• EXERCISE: From the data underneath, reproduce exactly the stretch that begins at the line with "mobilizimit të dhjetëra" and ends after the line with "Stijladvies".

============================================================

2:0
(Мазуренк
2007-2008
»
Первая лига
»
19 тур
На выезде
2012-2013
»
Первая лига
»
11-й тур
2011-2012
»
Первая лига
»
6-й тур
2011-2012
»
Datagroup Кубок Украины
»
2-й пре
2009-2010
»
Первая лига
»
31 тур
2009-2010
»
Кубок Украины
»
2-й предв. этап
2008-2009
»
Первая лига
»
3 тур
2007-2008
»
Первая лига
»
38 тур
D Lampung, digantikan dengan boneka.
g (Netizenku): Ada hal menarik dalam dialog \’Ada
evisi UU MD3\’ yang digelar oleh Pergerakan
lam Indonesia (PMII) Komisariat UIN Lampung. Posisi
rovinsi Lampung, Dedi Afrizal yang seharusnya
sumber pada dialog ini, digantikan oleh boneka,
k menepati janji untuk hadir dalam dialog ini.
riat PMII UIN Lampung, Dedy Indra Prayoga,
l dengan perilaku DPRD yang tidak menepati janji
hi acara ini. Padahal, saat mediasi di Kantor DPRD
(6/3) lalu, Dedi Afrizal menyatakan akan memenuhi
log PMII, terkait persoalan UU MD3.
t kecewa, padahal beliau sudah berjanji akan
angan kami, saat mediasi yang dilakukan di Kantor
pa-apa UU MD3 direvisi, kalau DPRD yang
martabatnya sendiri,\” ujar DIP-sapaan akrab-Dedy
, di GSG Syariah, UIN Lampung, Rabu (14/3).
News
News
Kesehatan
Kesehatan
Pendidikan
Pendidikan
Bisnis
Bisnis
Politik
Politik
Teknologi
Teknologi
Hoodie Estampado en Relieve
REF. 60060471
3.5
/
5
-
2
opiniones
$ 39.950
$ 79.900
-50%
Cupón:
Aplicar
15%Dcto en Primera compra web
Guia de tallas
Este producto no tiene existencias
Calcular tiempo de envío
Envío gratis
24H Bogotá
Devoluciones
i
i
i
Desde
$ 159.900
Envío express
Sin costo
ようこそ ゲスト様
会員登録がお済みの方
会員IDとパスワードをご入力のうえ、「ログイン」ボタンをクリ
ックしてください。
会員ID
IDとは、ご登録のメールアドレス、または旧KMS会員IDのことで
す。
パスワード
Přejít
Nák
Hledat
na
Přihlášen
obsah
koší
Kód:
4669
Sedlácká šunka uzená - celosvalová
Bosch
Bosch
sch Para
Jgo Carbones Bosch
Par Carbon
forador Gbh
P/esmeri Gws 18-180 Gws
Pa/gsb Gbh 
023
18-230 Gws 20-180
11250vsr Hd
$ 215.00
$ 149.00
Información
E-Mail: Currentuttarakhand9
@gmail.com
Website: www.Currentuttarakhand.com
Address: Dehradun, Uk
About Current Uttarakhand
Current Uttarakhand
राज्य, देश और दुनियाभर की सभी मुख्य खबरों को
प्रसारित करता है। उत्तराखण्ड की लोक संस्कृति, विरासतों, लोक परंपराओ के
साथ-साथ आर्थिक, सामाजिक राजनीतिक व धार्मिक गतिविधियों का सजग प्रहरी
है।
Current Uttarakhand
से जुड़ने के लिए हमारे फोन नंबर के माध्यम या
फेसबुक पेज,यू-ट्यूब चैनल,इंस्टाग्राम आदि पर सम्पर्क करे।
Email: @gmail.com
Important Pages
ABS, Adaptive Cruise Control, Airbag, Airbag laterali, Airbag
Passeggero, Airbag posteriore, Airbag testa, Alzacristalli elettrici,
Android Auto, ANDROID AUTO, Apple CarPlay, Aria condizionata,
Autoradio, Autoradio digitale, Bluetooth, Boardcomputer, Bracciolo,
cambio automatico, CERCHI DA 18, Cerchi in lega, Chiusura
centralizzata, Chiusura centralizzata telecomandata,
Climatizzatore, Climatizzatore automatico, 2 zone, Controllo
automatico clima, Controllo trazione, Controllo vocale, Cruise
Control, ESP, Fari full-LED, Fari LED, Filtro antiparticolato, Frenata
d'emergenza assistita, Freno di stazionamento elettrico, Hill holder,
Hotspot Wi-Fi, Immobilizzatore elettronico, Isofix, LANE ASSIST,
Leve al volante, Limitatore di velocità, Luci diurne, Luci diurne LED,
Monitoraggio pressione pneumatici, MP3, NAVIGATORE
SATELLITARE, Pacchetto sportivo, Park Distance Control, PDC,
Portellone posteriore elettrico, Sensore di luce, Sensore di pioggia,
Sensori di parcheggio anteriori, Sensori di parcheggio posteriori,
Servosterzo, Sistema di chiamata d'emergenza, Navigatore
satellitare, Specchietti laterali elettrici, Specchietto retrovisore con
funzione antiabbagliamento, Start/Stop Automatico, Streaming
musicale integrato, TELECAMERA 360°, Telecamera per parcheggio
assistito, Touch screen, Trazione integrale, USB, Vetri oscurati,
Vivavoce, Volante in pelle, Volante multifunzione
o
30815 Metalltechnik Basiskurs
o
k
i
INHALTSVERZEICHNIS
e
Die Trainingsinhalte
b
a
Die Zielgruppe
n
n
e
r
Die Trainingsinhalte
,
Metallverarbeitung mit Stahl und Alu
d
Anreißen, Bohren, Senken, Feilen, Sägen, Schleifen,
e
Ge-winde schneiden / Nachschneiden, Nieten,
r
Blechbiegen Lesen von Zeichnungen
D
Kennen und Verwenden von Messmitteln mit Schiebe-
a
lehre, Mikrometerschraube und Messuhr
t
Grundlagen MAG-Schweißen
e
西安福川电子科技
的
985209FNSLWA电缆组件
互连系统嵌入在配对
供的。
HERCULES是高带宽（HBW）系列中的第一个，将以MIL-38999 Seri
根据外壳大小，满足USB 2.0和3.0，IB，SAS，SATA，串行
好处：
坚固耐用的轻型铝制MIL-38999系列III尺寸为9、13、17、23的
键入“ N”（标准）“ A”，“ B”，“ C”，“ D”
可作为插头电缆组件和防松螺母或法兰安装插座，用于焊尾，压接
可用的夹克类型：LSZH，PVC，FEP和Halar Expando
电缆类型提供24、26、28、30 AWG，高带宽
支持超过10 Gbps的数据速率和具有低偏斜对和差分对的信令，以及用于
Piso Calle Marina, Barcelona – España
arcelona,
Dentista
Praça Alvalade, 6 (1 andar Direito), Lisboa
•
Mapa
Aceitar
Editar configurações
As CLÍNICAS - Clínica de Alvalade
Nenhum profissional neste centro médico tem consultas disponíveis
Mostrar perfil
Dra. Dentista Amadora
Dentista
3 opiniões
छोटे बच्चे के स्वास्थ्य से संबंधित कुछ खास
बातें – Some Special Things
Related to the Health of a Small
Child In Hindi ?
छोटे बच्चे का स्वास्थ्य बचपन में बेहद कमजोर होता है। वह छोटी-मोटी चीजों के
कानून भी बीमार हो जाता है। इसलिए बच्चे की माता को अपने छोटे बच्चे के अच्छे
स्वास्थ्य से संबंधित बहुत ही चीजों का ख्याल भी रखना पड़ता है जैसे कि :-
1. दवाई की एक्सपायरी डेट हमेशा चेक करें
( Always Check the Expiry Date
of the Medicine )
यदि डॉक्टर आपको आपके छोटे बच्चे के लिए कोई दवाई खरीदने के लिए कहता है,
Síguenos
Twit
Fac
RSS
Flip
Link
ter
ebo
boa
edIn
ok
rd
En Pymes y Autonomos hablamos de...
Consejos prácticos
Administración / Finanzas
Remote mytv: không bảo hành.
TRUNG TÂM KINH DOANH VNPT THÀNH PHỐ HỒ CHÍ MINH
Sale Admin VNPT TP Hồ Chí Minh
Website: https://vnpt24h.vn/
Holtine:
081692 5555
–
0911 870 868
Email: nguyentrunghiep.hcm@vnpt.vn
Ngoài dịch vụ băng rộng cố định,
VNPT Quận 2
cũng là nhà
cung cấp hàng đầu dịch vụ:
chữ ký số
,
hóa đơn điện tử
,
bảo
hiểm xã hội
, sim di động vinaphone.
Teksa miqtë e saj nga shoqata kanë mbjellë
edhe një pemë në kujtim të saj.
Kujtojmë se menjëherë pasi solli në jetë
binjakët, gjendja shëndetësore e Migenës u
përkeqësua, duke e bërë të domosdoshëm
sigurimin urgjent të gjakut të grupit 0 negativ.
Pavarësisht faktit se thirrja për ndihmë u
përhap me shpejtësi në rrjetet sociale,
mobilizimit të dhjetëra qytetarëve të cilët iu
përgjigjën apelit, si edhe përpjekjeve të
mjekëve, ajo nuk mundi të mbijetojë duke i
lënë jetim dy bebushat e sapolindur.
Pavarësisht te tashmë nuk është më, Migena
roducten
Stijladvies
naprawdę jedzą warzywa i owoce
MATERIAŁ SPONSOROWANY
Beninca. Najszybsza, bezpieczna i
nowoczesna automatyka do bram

============================================================

• COMPLETED EXERCISE:
mobilizimit të dhjetëra qytetarëve të cilët iu
përgjigjën apelit, si edhe përpjekjeve të
mjekëve, ajo nuk mundi të mbijetojë duke i
lënë jetim dy bebushat e sapolindur.
Pavarësisht te tashmë nuk është më, Migena
roducten
Stijladvies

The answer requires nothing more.